Source: PubMed · Nasya & fMRI protocol (41511827) ↗
Computational Ayurveda: knowledge graphs & network pharmacology
A 2026 preprint investigates Ayurvedic single herbal drugs for diabetes and obesity using knowledge graphs, pathway analysis, and network pharmacology - curating herbs, phytochemicals, targets, disease genes, and FDA-approved drug information to explore multi-target mechanisms.
Why it matters: Classical Ayurveda understands drugs through rasa, guna, virya, vipaka, prabhava, karma, and clinical context. Computational approaches add another layer - phytochemicals, targets, pathways, networks. The next frontier is not replacing Ayurveda with AI, but building intelligent bridges between classical pharmacology and systems biology.
Source: arXiv · Computational Ayurveda preprint (2601.21643) ↗
GLOBAL MARKET & EXPORT READINESS
AYUSHEXCIL & Spices Board partnership promotes “Spice and Heal”

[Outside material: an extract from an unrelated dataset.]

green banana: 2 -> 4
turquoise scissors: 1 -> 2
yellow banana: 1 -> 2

On 25 May 2026, AYUSHEXCIL and the Spices Board of India signed an MoU to strengthen the global promotion of Ayush products and medicinal spices — described as a step to support farmers, MSMEs, startups, exporters, and India’s natural-wellness leadership.

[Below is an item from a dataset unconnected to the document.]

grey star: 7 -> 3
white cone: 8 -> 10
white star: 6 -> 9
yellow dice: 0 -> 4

Why it matters: Many medicinal herbs also live in the food, spice, nutraceutical, and wellness economy. Turmeric, ginger, ashwagandha, triphala ingredients, and others must be positioned responsibly. Export growth depends on quality documentation, claim discipline, residue testing, contaminant control, traceability, and globally acceptable communication.
Source: PIB · AYUSHEXCIL–Spices Board MoU (PRID 2265130) ↗
DIGITAL HEALTH & AI
Ayush Pavilion at India-AI Impact Summit highlights citizen-centric AI
In February 2026, the Ministry of Ayush showcased citizen-centric AI innovations focused on holistic health and wellbeing at the India-AI Impact Summit — reflecting the growing intersection between Ayush, digital public health, and artificial intelligence.

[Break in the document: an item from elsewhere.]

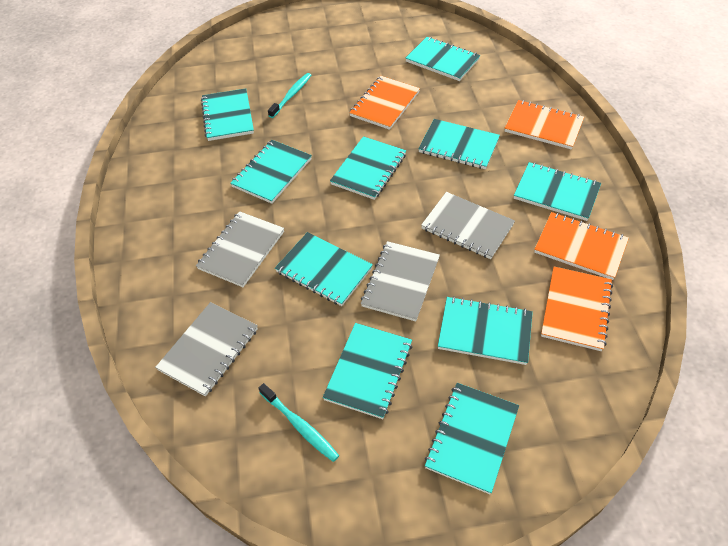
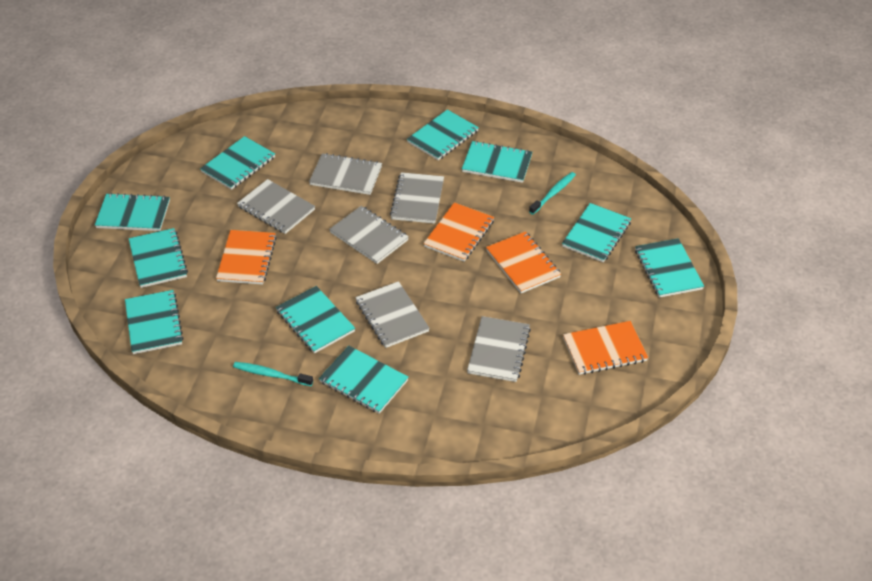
grey notebook: 4 -> 6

Why it matters: AI can support education, clinical documentation, decision-support, pharmacovigilance, drug research, manuscript digitization, personalized wellness, and public-health communication. But digital Ayurveda must be evidence-aware, transparent, safe, explainable, and clinically responsible — deepening Ayurveda’s integrity, not diluting it into generic wellness content.
Source: PIB · Ayush Pavilion, India-AI Summit (PRID 2229381) ↗
EDITORIAL VIEW
From isolated excellence to organized systems
February to May 2026 gives Ayurveda a clear direction: the future belongs to evidence-ready, safety-conscious, biodiversity-respecting, digitally capable, and globally literate Ayurveda.
The sector must now move from isolated excellence to organized systems. Medicinal plants need conservation and supply-chain intelligence. Products need pharmacopoeial discipline and contaminant control. Practitioners need competency-based training. Researchers need robust protocols. Digital innovators need safety and evidence governance. Exporters need quality documentation and responsible claims.
Ayurveda’s greatest strength is its deep civilizational wisdom. But its global future will depend on how well that wisdom is translated into standards, systems, science, and service.
CAYEIT helps translate Ayurveda’s classical foundations into globally legible systems: reproducible quality frameworks, evidence-first research pathways, responsible digital innovation, and safety-centered governance. We support practitioners, educators, researchers, and innovators with tools, standards, and training that enable Ayurveda to scale with credibility.